Her şeyden önce belediyeler siyasetin en hararetli olduğu yerlerdir. Bu nedenle bir belediye başkanı döneminde ilansız ve sınavsız olarak işe alınan sözleşmeli personel, dönemin belediye başkanının adamı damgasını yemektedir. Parti aynı kalsa dahi, belediye başkanı değişikliğinde işe alınan sözleşmeli personel diken üstünde durmaktadır. Bir de parti değişikliği olursa işler iyice karışmaktadır. Gelinen süreç belediyelerdeki sözleşmeli personel uygulamasının sıkıntılarını bütün çıplaklığıyla ortaya çıkarmıştır.
Özellikle yıl sonuna doğru sözleşmesinin uzatılıp uzatılmayacağına odaklanan
personelden motivasyon beklemek mümkün değildir. Birde bunların evli ve çocuklarının
olduğunu düşündüğümüzde psikolojinin eve nasıl yansıdığını varın siz düşünün.
Kaldı ki sözleşme uzatımındaki keyfi tutumlar sözleşmeli personel uygulamasının
sakıncalarını iyice su yüzüne çıkarmıştır.

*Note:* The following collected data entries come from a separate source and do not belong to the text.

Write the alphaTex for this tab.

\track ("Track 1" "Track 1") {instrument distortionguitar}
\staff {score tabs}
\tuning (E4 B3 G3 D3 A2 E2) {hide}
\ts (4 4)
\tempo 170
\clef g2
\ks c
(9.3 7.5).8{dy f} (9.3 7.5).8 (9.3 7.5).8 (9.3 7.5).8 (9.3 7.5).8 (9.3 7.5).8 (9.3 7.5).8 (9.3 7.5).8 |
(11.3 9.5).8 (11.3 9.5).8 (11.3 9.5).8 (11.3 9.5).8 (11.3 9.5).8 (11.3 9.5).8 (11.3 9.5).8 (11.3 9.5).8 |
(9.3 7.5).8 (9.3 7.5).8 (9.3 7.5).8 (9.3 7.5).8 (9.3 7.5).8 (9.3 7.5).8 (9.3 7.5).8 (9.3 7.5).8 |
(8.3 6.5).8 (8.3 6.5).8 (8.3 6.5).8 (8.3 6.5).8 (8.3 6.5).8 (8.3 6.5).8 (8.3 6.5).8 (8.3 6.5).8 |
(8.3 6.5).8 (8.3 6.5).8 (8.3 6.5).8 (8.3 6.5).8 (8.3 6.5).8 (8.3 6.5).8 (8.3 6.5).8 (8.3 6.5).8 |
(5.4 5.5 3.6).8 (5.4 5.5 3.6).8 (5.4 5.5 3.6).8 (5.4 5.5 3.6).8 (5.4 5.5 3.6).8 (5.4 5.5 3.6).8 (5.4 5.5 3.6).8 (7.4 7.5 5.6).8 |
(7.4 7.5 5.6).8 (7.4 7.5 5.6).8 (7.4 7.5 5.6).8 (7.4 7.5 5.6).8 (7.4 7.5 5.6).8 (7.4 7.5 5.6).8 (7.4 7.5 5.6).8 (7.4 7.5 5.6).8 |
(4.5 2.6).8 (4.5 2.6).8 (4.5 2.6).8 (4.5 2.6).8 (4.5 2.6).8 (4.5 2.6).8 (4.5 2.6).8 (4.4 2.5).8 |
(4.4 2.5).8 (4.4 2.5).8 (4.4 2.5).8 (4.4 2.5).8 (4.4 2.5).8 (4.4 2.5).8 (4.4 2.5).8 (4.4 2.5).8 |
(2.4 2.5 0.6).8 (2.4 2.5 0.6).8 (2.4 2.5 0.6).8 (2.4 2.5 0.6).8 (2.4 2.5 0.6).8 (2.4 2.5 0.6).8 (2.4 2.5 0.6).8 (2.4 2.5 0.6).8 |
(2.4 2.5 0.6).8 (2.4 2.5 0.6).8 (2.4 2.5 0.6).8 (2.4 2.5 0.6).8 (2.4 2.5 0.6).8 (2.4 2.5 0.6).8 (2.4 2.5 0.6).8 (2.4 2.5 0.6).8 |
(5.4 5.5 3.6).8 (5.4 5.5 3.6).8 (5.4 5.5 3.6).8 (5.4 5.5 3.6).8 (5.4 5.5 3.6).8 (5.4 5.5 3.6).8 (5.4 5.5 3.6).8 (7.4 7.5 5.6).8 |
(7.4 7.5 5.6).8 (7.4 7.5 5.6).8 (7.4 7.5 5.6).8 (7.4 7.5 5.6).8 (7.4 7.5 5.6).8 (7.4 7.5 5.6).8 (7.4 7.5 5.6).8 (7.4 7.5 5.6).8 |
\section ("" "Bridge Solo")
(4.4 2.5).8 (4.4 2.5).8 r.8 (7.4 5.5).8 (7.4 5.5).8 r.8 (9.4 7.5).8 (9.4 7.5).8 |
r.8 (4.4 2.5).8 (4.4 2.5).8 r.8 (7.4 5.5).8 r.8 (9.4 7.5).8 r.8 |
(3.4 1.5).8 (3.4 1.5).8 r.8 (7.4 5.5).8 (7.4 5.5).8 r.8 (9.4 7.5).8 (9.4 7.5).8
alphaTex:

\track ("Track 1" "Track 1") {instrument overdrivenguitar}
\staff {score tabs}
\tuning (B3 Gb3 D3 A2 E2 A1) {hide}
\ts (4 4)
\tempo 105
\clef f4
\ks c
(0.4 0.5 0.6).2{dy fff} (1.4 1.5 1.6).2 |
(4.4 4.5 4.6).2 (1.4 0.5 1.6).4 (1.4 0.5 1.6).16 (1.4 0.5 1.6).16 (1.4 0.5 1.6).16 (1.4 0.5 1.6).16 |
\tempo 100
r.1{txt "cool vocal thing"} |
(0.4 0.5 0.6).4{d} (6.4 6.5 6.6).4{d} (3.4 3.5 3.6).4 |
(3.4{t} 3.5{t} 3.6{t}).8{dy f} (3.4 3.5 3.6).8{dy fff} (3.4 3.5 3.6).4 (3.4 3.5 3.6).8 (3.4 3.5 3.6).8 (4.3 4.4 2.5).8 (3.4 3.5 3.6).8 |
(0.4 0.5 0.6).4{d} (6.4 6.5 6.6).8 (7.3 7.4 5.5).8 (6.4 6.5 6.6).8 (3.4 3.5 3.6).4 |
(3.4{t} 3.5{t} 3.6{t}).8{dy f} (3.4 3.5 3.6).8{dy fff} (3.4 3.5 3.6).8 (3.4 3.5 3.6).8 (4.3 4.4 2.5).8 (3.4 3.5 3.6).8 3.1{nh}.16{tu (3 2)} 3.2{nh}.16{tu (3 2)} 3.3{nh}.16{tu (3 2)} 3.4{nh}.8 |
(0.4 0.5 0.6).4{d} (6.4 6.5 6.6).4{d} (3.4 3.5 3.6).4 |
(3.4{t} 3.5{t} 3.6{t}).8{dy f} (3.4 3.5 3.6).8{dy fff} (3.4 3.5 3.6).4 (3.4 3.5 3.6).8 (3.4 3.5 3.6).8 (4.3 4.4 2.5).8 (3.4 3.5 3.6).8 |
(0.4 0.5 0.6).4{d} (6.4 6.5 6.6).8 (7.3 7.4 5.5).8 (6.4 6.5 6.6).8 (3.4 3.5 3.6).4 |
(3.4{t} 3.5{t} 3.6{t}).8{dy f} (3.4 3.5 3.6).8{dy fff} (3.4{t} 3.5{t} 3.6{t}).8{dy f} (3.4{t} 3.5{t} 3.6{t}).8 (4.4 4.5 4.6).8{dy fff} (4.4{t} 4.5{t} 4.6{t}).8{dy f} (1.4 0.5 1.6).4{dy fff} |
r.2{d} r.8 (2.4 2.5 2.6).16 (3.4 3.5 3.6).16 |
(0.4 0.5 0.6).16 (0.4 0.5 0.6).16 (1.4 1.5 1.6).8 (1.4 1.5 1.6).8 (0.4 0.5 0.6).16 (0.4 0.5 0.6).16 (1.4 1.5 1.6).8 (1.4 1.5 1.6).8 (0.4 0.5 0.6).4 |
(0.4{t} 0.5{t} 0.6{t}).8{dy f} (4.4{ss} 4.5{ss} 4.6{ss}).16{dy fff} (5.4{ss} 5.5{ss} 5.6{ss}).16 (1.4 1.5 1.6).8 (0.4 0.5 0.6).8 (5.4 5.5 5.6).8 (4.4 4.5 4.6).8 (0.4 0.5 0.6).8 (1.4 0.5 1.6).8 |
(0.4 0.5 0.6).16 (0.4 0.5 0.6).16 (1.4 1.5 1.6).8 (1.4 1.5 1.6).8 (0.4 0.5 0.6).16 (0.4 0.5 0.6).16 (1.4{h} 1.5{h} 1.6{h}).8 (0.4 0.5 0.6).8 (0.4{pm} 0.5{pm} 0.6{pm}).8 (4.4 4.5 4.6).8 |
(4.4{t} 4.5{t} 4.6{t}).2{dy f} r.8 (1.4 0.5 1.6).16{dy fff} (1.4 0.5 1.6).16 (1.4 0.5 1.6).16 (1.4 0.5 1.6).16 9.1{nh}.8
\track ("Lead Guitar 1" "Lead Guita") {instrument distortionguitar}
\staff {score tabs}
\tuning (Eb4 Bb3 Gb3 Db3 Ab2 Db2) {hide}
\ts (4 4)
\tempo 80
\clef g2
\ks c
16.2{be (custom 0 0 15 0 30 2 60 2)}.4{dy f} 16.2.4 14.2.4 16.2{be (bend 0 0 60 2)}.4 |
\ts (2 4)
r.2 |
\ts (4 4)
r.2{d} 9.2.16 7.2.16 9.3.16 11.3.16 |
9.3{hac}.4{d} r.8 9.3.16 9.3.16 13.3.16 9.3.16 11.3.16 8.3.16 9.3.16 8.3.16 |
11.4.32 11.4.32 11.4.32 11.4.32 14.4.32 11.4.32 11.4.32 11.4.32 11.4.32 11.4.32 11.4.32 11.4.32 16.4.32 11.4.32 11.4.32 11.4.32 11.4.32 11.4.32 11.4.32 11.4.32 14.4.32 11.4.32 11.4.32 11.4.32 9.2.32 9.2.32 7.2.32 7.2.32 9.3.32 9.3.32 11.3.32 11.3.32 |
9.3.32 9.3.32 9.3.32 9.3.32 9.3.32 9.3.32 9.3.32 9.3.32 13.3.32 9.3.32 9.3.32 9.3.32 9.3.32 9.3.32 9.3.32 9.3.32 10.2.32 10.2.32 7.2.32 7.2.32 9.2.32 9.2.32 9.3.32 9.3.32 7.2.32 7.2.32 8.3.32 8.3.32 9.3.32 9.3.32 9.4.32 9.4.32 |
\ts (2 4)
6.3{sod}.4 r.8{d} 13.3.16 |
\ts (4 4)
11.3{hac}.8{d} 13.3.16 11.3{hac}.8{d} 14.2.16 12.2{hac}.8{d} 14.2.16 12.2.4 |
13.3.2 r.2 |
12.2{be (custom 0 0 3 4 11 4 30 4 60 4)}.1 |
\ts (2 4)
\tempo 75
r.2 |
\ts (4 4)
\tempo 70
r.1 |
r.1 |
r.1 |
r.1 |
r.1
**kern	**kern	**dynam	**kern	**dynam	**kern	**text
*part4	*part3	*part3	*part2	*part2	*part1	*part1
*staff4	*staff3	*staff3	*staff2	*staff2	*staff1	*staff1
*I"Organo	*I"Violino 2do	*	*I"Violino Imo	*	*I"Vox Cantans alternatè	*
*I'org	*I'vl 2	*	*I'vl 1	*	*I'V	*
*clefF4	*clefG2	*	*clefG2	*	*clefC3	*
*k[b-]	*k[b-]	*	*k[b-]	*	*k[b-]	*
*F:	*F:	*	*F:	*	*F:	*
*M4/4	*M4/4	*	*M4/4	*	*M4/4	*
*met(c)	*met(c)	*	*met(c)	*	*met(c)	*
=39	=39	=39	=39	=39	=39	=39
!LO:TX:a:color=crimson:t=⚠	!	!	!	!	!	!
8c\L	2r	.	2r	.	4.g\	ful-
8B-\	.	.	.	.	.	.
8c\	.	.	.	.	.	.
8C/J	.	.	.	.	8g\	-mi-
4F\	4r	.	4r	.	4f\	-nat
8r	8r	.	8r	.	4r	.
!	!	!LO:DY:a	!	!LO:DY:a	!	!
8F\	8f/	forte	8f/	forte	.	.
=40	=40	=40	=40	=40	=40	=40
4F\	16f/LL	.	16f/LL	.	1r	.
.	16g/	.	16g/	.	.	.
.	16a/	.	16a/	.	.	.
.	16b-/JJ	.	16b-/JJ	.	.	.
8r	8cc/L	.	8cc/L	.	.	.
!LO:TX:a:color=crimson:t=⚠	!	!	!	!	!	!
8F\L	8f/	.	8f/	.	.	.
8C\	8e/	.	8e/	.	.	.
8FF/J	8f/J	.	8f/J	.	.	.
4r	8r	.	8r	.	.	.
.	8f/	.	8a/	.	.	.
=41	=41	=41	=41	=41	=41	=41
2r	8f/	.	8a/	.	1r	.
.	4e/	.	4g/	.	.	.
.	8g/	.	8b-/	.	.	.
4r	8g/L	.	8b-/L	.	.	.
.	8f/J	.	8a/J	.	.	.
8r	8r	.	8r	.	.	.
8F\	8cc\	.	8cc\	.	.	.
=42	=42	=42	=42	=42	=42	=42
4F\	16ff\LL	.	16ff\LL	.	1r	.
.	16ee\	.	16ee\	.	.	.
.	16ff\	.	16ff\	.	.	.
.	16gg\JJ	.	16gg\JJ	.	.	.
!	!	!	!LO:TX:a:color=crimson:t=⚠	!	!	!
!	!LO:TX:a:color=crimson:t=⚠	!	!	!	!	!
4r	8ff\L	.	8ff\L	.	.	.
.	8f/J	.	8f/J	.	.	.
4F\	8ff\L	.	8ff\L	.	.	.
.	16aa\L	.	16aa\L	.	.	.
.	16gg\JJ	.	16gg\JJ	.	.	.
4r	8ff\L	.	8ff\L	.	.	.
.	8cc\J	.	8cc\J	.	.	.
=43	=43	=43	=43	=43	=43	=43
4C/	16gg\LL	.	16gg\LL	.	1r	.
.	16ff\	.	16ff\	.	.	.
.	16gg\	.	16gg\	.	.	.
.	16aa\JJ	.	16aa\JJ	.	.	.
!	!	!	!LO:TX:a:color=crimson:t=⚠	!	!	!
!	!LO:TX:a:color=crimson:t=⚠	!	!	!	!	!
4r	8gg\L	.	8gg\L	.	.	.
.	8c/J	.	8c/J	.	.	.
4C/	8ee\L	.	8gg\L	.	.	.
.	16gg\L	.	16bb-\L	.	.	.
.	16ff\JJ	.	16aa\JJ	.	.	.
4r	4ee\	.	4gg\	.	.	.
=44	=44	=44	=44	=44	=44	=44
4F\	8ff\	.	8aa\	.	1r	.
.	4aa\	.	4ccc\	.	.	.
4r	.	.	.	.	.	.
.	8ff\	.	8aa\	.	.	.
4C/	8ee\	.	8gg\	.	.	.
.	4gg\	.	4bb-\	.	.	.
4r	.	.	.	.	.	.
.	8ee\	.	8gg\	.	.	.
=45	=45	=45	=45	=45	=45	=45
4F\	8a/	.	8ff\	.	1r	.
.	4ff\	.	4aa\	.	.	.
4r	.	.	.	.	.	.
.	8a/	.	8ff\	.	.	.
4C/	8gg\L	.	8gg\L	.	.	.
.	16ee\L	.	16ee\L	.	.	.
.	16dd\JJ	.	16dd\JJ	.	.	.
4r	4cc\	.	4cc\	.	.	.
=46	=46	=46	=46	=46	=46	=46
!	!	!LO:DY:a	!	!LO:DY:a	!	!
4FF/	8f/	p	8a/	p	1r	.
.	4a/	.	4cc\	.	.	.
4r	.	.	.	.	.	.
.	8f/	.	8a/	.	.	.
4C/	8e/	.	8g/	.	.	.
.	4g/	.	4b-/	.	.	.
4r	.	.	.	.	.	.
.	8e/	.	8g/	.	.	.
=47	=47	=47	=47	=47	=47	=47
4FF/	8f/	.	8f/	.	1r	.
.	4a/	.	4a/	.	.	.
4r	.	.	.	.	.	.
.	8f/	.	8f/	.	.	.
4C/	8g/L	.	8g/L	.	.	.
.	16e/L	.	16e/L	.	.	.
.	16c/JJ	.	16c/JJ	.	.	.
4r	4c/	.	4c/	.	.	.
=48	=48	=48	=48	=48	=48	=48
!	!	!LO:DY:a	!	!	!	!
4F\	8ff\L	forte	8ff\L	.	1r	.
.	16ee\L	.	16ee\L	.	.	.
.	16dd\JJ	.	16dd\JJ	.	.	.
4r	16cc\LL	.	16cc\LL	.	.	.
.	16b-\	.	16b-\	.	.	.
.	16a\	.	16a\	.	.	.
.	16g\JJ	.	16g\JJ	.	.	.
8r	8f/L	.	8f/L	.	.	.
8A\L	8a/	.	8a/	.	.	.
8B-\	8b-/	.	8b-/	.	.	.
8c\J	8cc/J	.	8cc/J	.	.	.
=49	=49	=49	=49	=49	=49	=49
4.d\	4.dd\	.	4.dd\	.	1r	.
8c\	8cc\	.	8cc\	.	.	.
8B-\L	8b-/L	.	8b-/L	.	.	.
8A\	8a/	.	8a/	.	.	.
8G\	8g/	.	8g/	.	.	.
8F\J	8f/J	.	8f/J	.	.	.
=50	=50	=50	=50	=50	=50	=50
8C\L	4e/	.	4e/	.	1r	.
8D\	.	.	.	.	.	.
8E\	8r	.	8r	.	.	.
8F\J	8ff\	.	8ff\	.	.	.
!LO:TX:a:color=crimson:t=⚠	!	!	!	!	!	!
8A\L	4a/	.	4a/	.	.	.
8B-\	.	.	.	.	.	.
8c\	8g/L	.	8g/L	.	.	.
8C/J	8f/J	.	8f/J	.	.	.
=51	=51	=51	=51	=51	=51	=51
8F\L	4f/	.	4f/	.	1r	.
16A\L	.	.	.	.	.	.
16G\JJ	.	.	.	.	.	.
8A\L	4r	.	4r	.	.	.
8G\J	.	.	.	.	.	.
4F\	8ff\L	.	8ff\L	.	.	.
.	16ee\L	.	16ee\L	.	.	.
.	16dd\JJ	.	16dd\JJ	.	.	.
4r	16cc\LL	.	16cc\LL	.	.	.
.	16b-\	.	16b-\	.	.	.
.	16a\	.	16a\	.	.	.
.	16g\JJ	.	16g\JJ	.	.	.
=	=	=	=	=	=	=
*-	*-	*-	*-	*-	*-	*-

Ayrıca, bu personellerin bazı uygulamalara ve verilen yanlış talimatlara itiraz etmeleri sıkıntılarını katlanarak arttırmaktadır. Ya talimatları yap ya da git ikilemi arasında sıkışan personel adeta bunalıma girmektedir. Adeta personel, kendi doğrularıyla dayatılan doğrular arasında sıkışıp kalmaktadır. Bunların yanında bu personellerin kariyer planlarının olmayışı işi iyice zorlaştırmaktadır. İster özel, isterse kamu sektörü olsun işe başlayan her personel kendine bir kariyer planı çizer. Emekli olana kadar aynı işi yapmak üzere işe başlayan bir personele çok nadir rastlanmaktadır. Böyle bir durum insan fıtratına da aykırıdır.
Sonuç olarak ilgili kurumların belediyelerdeki sözleşmeli personel uygulamasını
en kısa sürede masaya yatırması kaçınılmaz hale gelmiştir. Sözleşmeli personel
uygulamasında, işe alımdan sözleşme feshine, görevde yükselmeden görev dışında
zoraki çalıştırmaya ve mevzuata aykırı talimatı yapmam diyenlerin başına nelerin
geldiğine kadar müzmin hale gelmiş sorunlar masaya yatırılmalıdır. Bütün sorunlar
maalesef gelip kamu personel istihdam stratejisinin olmamasında yatmaktadır.
Ümit ederiz ki ne anlatmaya çalıştığımızı anlayan birileri çıkar.